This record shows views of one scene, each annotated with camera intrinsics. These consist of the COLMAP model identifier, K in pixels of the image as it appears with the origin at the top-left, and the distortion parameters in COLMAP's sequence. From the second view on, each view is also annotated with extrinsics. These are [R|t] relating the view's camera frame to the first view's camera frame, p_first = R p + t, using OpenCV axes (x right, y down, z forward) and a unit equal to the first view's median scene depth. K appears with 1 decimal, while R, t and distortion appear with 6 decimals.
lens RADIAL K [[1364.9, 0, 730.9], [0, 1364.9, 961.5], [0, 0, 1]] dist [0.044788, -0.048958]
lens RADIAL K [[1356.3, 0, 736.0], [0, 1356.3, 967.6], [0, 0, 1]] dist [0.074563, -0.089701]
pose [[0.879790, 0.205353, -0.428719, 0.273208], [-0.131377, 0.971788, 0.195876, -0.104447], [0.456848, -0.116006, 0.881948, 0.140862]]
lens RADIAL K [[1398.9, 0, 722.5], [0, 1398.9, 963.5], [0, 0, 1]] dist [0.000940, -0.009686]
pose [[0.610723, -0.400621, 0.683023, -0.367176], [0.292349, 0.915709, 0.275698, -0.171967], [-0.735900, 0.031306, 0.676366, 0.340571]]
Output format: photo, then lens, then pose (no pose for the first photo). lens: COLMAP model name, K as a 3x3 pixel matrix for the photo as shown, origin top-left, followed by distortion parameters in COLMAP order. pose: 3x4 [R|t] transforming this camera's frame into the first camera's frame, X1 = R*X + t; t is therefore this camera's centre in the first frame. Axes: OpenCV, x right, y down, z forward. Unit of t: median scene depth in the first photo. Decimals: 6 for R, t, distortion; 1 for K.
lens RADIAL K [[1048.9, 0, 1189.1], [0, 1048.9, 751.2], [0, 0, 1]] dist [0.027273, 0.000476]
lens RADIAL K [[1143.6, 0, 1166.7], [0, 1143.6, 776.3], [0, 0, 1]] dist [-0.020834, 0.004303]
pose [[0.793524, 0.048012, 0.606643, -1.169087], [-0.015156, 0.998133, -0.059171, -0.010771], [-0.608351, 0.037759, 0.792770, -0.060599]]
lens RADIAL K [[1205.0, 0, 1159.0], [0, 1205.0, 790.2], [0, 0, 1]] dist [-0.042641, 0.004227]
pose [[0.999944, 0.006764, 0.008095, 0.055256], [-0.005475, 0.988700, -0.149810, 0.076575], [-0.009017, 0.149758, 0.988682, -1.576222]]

· · · · ·

◆ Opdracht ◆
Verruil in alle vermeldingen hierboven "top-left" voor "upper-left" en laat al het andere ongewijzigd.

◆ Uitwerking ◆
This record shows views of one scene, each annotated with camera intrinsics. These consist of the COLMAP model identifier, K in pixels of the image as it appears with the origin at the upper-left, and the distortion parameters in COLMAP's sequence. From the second view on, each view is also annotated with extrinsics. These are [R|t] relating the view's camera frame to the first view's camera frame, p_first = R p + t, using OpenCV axes (x right, y down, z forward) and a unit equal to the first view's median scene depth. K appears with 1 decimal, while R, t and distortion appear with 6 decimals.
lens RADIAL K [[1364.9, 0, 730.9], [0, 1364.9, 961.5], [0, 0, 1]] dist [0.044788, -0.048958]
lens RADIAL K [[1356.3, 0, 736.0], [0, 1356.3, 967.6], [0, 0, 1]] dist [0.074563, -0.089701]
pose [[0.879790, 0.205353, -0.428719, 0.273208], [-0.131377, 0.971788, 0.195876, -0.104447], [0.456848, -0.116006, 0.881948, 0.140862]]
lens RADIAL K [[1398.9, 0, 722.5], [0, 1398.9, 963.5], [0, 0, 1]] dist [0.000940, -0.009686]
pose [[0.610723, -0.400621, 0.683023, -0.367176], [0.292349, 0.915709, 0.275698, -0.171967], [-0.735900, 0.031306, 0.676366, 0.340571]]
Output format: photo, then lens, then pose (no pose for the first photo). lens: COLMAP model name, K as a 3x3 pixel matrix for the photo as shown, origin upper-left, followed by distortion parameters in COLMAP order. pose: 3x4 [R|t] transforming this camera's frame into the first camera's frame, X1 = R*X + t; t is therefore this camera's centre in the first frame. Axes: OpenCV, x right, y down, z forward. Unit of t: median scene depth in the first photo. Decimals: 6 for R, t, distortion; 1 for K.
lens RADIAL K [[1048.9, 0, 1189.1], [0, 1048.9, 751.2], [0, 0, 1]] dist [0.027273, 0.000476]
lens RADIAL K [[1143.6, 0, 1166.7], [0, 1143.6, 776.3], [0, 0, 1]] dist [-0.020834, 0.004303]
pose [[0.793524, 0.048012, 0.606643, -1.169087], [-0.015156, 0.998133, -0.059171, -0.010771], [-0.608351, 0.037759, 0.792770, -0.060599]]
lens RADIAL K [[1205.0, 0, 1159.0], [0, 1205.0, 790.2], [0, 0, 1]] dist [-0.042641, 0.004227]
pose [[0.999944, 0.006764, 0.008095, 0.055256], [-0.005475, 0.988700, -0.149810, 0.076575], [-0.009017, 0.149758, 0.988682, -1.576222]]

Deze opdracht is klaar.